# Looking for H4350 Powder



## DallanC (Jan 13, 2009)

PM me if you know where any is located, Utah or SLC counties preferred.


-DallanC


----------



## Huge29 (Sep 17, 2007)

The funny thing is is that the only powder that I see regularly available is the IMR4350. Gallensons is likely your best bet.


----------



## DallanC (Jan 13, 2009)

Yea thanks, going to call them tomorrow, I work only a couple blocks away from them. I have enough to squeek by MAYBE... man I cant believe we shot through all I had from a few months ago.


-DallanC


----------



## cklspencer (Jun 25, 2009)

I knew where some IMR 4350 was the other day if that would work for ya.


----------



## Firehawk (Sep 30, 2007)

Dallan,

I have a pound I'll sell you. I bought it a while back and never used it. So....no skin off my back as no loads are developed yet. I live in Bountiful and work in Salt Lake. Send me a PM and I'll work it out with you. Charge just what I paid which was normal price, not gouging like is so common now.

Firehawk


----------



## mikevanwilder (Nov 11, 2008)

Gunnies has about any powder. The only one I could tell they didn't have was varget.


----------



## DallanC (Jan 13, 2009)

mikevanwilder said:


> Gunnies has about any powder. The only one I could tell they didn't have was varget.


I called them a few days ago, they don't have any. I had just enough to load two final boxes of ammo for my boys rifle, I hope it's enough to last him.

Thanks,

-DallanC


----------



## Huge29 (Sep 17, 2007)

Gallensons posted on their fb page on Thursday a pic that showed nearly every slot full, even Alliant, but that was two whole days ago. ..


----------



## DallanC (Jan 13, 2009)

Huge29 said:


> Gallensons posted on their fb page on Thursday a pic that showed nearly every slot full, even Alliant, but that was two whole days ago. ..


Lies! hehe I called them the same day I called Gunnies... nada. I called pretty much everyone I could think of in SLC on down to Provo (except Dicks, I wont set foot in there).

Someone has a *really* old can of H4350 on KSL for sale... I think maybe it came across the plains with the Pioneers. I'll hold out for something newer.

-DallanC


----------



## Firehawk (Sep 30, 2007)

I still have that pound that I pmd you about. Let me know.
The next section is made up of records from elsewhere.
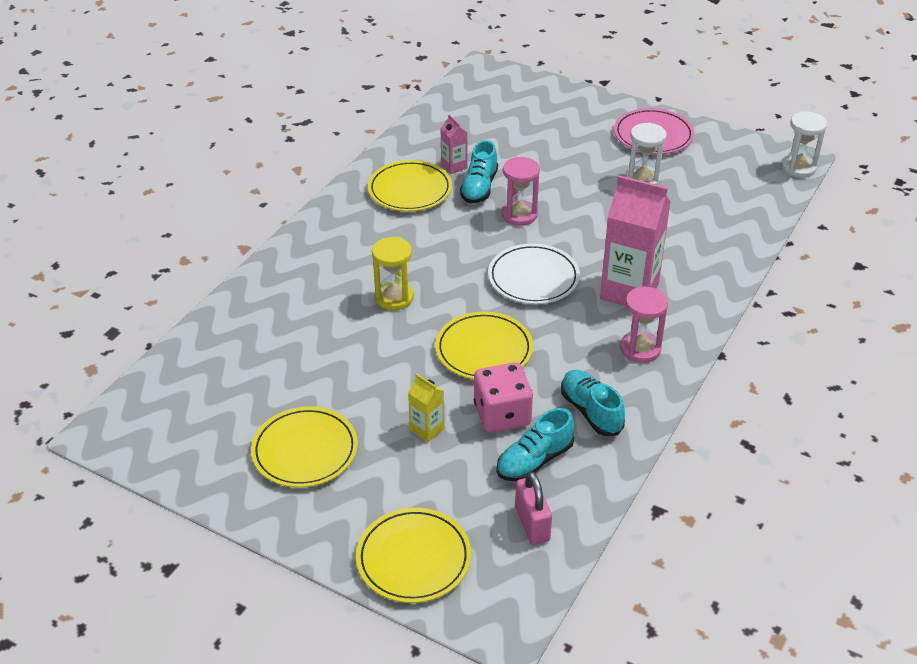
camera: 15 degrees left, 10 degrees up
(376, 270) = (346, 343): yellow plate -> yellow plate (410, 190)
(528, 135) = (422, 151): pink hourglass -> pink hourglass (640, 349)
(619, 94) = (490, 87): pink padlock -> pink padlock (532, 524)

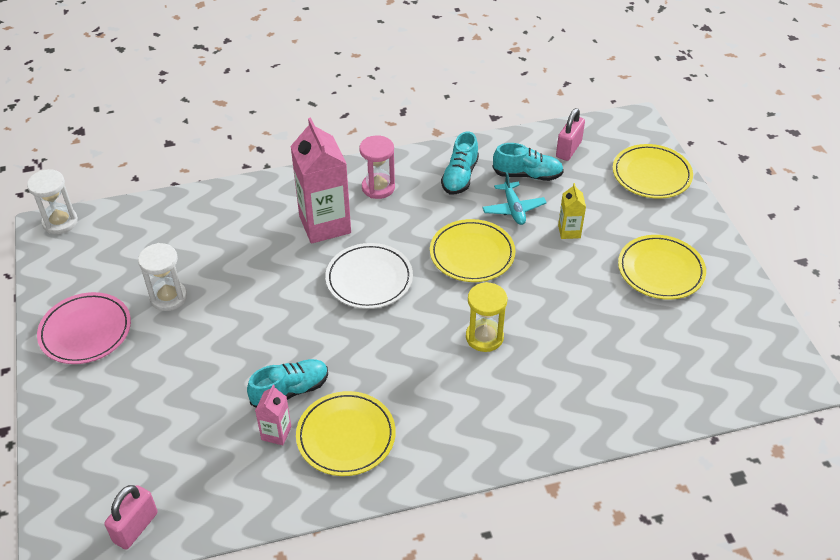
camera: 135 degrees left, 5 degrees up
(463, 94) = (135, 527): none -> pink padlock
(502, 415) = (513, 209): pink dice -> turquoise plane
(519, 215) = (300, 338): pink hourglass -> none

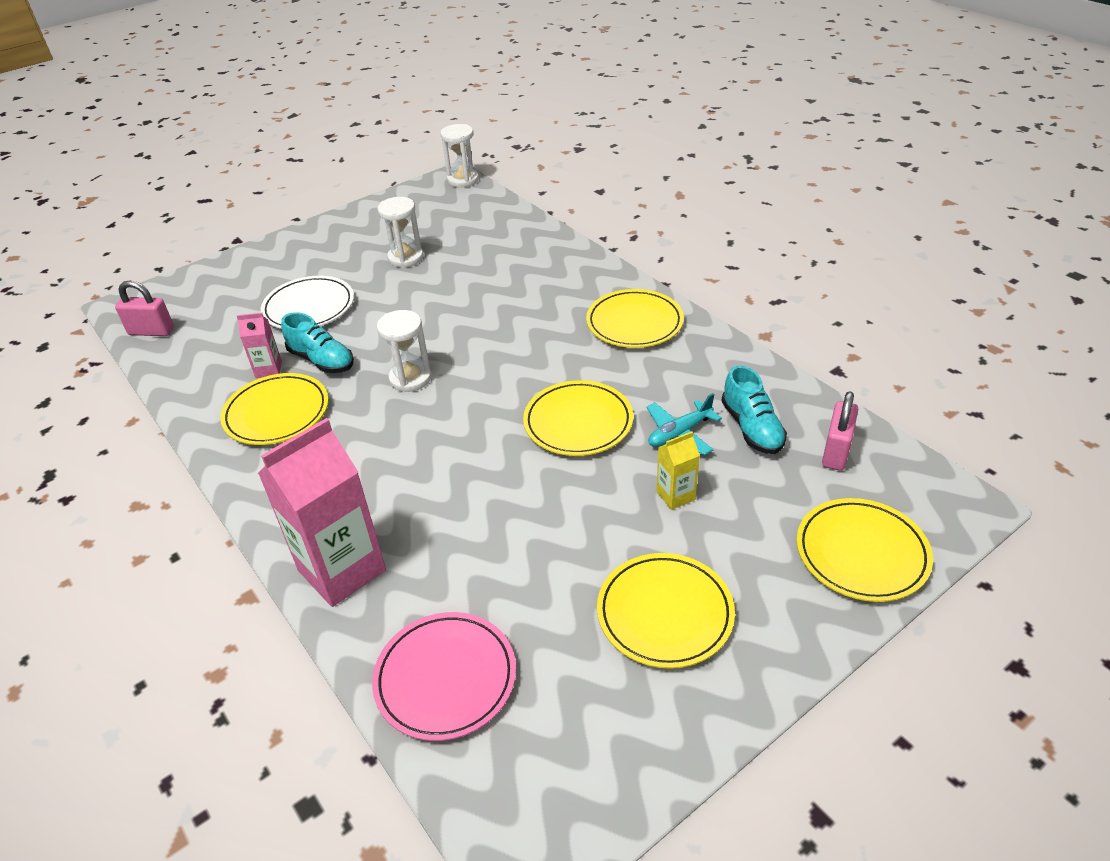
camera: 70 degrees right, 5 degrees down
(85, 331) = (348, 235): pink plate -> pink plate (445, 678)
(325, 224) = (553, 308): pink carton -> pink carton (342, 570)
(357, 335) = (410, 378): none -> white hourglass
(369, 279) = (493, 360): white plate -> white plate (309, 307)
(378, 187) = (634, 323): pink hourglass -> yellow plate
(460, 176) = (701, 374): turquoise shoe -> none
(484, 337) = (451, 471): yellow hourglass -> none
(568, 149) = (836, 452): pink padlock -> pink padlock turned 75 degrees counterclockwise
I'll hang on to it as I hadn't planned to sell it, but as much as you do to help people around here, I would be happy to help you out.


----------



## DallanC (Jan 13, 2009)

Firehawk said:


> I still have that pound that I pmd you about. Let me know. I'll hang on to it as I hadn't planned to sell it, but as much as you do to help people around here, I would be happy to help you out.


Thanks, I am keeping that in mind. I wasn't sure how many loads I could get out of my partial can. Tried to load 2 boxes (40 cartridges) and actually had enough powder for 41 bullets. So atm, I think I am ok until I can dig some up in stores.

I really feel once rifle season wraps up in a few days and winter comes on, powder will be pretty common in stores. But yes, I thank you for the offer 

-DallanC


----------